• Task to carry out
Among the entries below, find the line with "of fatty acid**", then quote it and each following line up to and including the line with "Hence, this promotes net fatty acid oxidation", and nothing else.

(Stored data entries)
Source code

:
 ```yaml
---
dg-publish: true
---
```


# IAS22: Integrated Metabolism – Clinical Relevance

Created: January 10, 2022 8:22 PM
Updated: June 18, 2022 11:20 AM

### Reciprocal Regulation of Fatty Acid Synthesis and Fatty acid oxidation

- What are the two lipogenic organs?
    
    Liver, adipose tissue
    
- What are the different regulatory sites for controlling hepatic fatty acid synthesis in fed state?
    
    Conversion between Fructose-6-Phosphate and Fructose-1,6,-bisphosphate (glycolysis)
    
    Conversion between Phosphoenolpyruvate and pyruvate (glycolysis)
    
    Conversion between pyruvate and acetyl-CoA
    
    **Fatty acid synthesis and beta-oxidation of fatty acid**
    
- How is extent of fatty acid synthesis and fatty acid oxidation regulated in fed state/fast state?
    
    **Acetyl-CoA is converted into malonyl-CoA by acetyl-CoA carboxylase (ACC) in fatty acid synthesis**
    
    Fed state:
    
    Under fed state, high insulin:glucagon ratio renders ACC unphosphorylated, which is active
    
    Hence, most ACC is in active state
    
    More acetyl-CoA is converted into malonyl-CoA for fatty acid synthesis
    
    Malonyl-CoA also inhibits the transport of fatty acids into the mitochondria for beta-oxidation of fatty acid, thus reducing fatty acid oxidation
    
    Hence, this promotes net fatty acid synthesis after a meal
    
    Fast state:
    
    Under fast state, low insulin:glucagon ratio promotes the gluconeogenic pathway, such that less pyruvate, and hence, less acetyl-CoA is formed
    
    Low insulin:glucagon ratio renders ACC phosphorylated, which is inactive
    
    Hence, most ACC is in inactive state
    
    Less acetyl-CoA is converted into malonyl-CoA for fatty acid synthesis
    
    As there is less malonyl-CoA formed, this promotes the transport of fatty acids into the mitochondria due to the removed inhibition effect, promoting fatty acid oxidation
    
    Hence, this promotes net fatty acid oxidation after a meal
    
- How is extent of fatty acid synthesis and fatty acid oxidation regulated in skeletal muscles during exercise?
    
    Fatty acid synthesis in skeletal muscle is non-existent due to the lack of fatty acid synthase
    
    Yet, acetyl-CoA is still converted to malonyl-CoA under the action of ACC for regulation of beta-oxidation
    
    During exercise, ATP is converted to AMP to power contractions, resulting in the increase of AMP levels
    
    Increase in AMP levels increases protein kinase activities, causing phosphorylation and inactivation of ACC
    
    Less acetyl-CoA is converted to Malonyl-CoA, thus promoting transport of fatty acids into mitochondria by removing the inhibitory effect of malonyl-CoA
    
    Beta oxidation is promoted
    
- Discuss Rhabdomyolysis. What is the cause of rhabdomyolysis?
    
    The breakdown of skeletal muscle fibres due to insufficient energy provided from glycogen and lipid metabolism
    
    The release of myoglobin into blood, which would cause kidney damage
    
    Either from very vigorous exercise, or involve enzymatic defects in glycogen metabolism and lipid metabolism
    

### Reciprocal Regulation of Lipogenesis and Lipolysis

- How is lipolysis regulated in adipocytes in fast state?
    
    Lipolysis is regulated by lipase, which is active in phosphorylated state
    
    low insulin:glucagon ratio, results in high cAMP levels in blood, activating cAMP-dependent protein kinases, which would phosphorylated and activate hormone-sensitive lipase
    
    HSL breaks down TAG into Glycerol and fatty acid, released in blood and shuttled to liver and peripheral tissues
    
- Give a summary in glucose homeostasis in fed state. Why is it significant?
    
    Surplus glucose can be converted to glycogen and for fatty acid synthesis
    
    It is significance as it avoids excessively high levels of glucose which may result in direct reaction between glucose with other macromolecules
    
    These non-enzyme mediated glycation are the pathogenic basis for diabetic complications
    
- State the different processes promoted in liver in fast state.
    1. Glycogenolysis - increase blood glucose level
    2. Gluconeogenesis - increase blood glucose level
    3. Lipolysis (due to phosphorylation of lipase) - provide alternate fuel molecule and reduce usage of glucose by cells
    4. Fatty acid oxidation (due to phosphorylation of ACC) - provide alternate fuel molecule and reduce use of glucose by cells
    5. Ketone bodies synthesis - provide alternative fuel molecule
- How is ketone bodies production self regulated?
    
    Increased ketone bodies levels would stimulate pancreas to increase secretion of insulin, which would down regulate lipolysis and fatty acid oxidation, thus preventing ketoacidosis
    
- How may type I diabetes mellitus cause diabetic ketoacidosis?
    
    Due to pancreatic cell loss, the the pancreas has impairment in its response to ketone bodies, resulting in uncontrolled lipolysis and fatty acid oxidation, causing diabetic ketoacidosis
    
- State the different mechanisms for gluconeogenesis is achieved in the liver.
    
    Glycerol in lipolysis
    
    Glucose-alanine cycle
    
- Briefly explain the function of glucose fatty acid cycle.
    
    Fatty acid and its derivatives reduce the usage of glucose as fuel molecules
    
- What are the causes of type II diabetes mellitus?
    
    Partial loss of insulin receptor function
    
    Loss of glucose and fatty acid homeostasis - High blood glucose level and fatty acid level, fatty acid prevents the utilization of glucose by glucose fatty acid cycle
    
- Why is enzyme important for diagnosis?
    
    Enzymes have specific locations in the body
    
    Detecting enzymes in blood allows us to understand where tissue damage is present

• Task response
    **Fatty acid synthesis and beta-oxidation of fatty acid**
    
- How is extent of fatty acid synthesis and fatty acid oxidation regulated in fed state/fast state?
    
    **Acetyl-CoA is converted into malonyl-CoA by acetyl-CoA carboxylase (ACC) in fatty acid synthesis**
    
    Fed state:
    
    Under fed state, high insulin:glucagon ratio renders ACC unphosphorylated, which is active
    
    Hence, most ACC is in active state
    
    More acetyl-CoA is converted into malonyl-CoA for fatty acid synthesis
    
    Malonyl-CoA also inhibits the transport of fatty acids into the mitochondria for beta-oxidation of fatty acid, thus reducing fatty acid oxidation
    
    Hence, this promotes net fatty acid synthesis after a meal
    
    Fast state:
    
    Under fast state, low insulin:glucagon ratio promotes the gluconeogenic pathway, such that less pyruvate, and hence, less acetyl-CoA is formed
    
    Low insulin:glucagon ratio renders ACC phosphorylated, which is inactive
    
    Hence, most ACC is in inactive state
    
    Less acetyl-CoA is converted into malonyl-CoA for fatty acid synthesis
    
    As there is less malonyl-CoA formed, this promotes the transport of fatty acids into the mitochondria due to the removed inhibition effect, promoting fatty acid oxidation
    
    Hence, this promotes net fatty acid oxidation after a meal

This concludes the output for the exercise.